_Work instruction A:_ In the passage on limited company remortgages, what loan-to-value cap do most lenders set for limited company buy-to-let remortgages?

A broker can assess whether the savings from switching lender outweigh the costs of remortgaging, or whether a product transfer is the more practical route. If you are remortgaging a personally held buy-to-let rather than a limited company property, the remortgaging guide on the Mortgage One website covers the general process.
How Lenders Assess a Limited Company Remortgage
Lenders assess limited company remortgage applications in much the same way as new purchase cases. The key criteria are the rental income, the company structure, the directors’ personal profiles and the property itself.
Rental income and interest coverage ratio (ICR).
The rental income must cover the mortgage payment by a specified margin, stress-tested at a rate higher than the actual pay rate. Most lenders require coverage of 125% to 145%, with the stress rate commonly set between 5.5% and 6.5%. Some lenders apply different ICR requirements depending on whether the borrower is a basic-rate or higher-rate taxpayer, and whether the property is held personally or through a company. For limited company structures, the ICR threshold is often lower than for personal borrowers because corporation tax rates are lower than personal income tax rates.
Loan-to-value (LTV).
Most lenders cap the LTV for limited company buy-to-let remortgages at 75%, although some will lend up to 80% on standard properties. If you are raising capital, the maximum LTV may be lower. A current valuation will be required unless you are taking a product transfer with your existing lender.
Company structure and director profile.
Lenders expect the company to be a special purpose vehicle (SPV) with SIC codes reflecting property letting activity. Directors must provide personal guarantees, and lenders will review their personal credit history and income. The limited company buy-to-let mortgages page on the Mortgage One website explains SPV requirements and lender expectations in more detail.
To find out what remortgage options are available for your limited company portfolio, call 01202 155992 or contact Mortgage One.
Capital Raising Through a Remortgage
One of the most common reasons landlords remortgage a limited company buy-to-let is to release equity from an existing property. This capital can be used to fund further purchases, carry out refurbishments, repay intercompany loans or consolidate borrowing across the portfolio.

_Exercise input:_
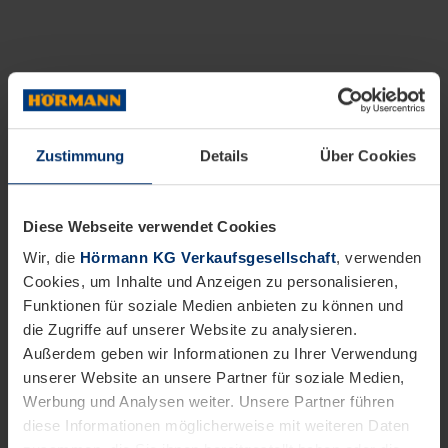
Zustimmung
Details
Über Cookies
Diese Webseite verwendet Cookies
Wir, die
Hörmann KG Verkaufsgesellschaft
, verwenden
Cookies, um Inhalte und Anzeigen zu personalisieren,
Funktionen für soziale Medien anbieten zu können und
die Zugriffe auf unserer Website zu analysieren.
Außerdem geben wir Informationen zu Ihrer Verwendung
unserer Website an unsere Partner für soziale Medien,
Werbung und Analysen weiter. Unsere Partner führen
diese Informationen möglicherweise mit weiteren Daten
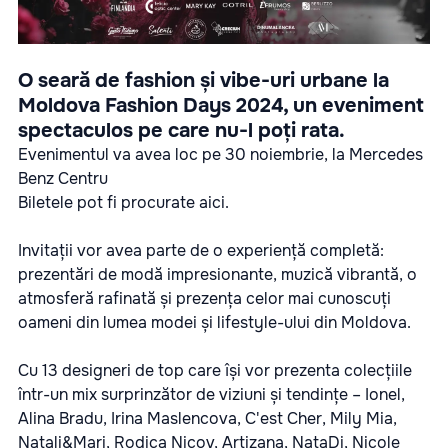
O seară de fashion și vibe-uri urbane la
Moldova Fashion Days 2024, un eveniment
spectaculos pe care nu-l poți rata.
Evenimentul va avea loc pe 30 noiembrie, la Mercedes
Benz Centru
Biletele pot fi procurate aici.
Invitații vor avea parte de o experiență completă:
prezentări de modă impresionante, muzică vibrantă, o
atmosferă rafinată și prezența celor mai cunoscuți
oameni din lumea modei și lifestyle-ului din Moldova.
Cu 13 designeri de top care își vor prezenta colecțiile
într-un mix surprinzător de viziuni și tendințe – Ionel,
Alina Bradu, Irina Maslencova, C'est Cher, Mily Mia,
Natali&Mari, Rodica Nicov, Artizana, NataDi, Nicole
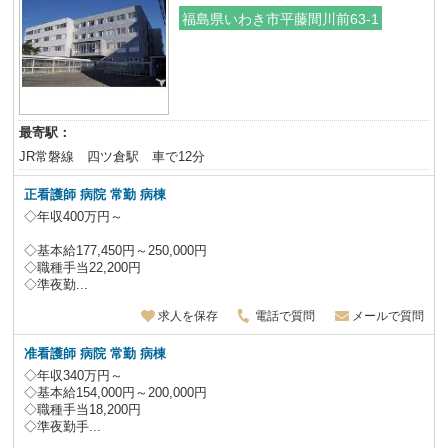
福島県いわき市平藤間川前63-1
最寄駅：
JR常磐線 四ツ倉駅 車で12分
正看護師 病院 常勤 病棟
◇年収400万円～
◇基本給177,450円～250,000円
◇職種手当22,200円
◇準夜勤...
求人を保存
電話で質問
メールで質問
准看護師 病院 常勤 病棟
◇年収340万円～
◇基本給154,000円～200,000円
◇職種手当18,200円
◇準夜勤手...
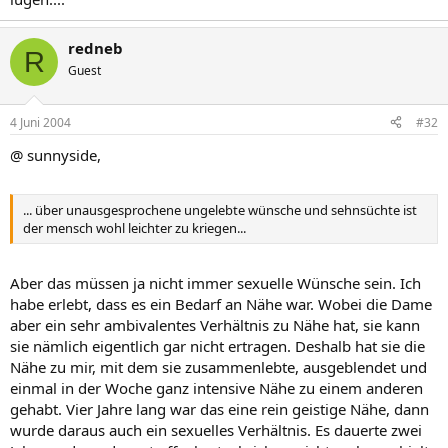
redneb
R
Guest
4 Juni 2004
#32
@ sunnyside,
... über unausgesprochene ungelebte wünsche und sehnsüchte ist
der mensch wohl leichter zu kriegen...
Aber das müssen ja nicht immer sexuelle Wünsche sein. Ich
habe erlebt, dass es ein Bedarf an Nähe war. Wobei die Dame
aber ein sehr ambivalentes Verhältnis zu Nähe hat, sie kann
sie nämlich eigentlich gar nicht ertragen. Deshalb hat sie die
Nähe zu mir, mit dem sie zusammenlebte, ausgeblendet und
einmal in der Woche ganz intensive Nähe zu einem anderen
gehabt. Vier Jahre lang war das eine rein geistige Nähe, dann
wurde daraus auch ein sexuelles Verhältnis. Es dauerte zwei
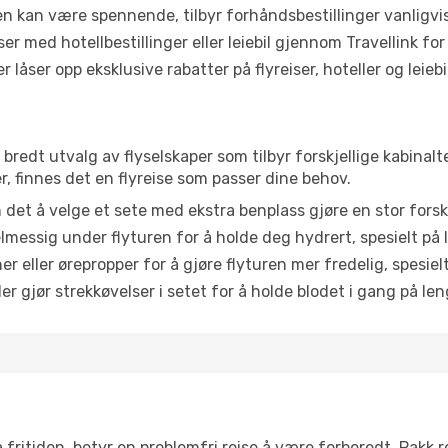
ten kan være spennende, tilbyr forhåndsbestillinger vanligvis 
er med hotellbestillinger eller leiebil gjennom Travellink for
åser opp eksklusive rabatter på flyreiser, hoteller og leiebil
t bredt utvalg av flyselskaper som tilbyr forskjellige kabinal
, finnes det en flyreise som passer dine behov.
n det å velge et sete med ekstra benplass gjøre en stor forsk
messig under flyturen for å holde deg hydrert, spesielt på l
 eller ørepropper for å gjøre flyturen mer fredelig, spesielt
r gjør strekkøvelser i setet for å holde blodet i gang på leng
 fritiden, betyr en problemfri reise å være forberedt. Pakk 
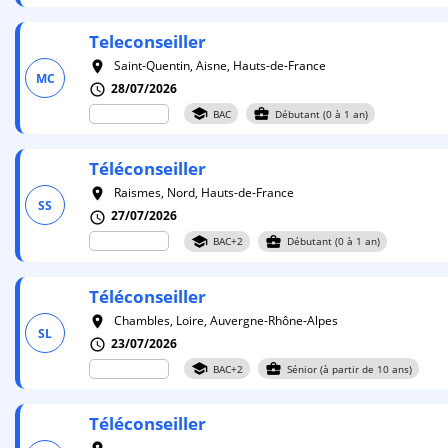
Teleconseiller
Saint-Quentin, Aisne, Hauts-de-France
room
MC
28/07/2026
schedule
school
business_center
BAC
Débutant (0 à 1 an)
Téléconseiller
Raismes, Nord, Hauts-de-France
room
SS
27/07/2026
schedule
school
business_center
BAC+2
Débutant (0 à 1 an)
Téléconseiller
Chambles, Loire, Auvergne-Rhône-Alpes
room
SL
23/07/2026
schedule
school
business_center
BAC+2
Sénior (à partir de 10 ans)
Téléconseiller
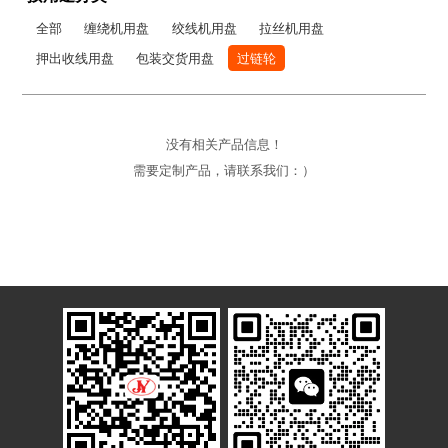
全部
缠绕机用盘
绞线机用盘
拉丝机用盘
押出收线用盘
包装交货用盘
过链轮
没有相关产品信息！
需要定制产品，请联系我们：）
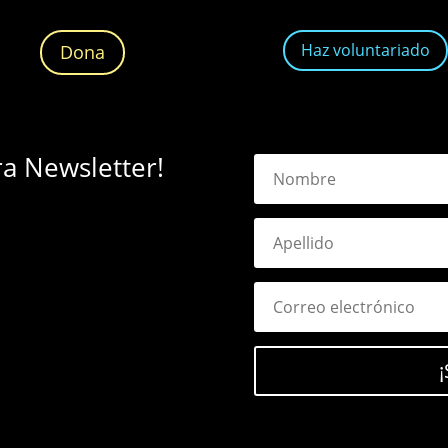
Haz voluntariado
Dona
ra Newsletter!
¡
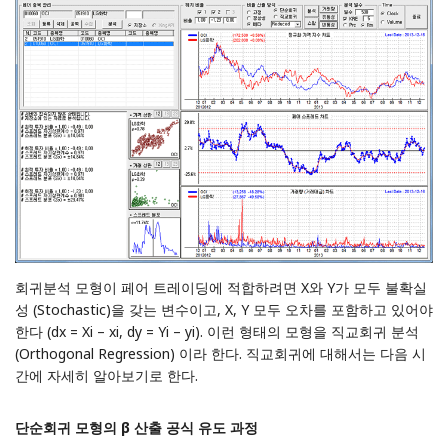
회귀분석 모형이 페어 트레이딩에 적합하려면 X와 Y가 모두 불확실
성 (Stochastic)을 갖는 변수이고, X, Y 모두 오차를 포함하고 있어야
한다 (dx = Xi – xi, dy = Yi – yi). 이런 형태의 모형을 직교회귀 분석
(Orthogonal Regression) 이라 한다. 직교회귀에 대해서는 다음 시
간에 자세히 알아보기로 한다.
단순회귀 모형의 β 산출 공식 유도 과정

_Work instruction B:_ Please express the lines in the rows starting at the line that contains "ten kan være" and ending at the line that contains "messig under flyturen" as a JSON list of strings, one string per line, with blank lines left out.

_Exercise output A:_ 75%

_Exercise output B:_
[
  "ten kan være spennende, tilbyr forhåndsbestillinger vanligvis ",
  "er med hotellbestillinger eller leiebil gjennom Travellink for",
  "åser opp eksklusive rabatter på flyreiser, hoteller og leiebil",
  "t bredt utvalg av flyselskaper som tilbyr forskjellige kabinal",
  ", finnes det en flyreise som passer dine behov.",
  "n det å velge et sete med ekstra benplass gjøre en stor forsk",
  "messig under flyturen for å holde deg hydrert, spesielt på l"
]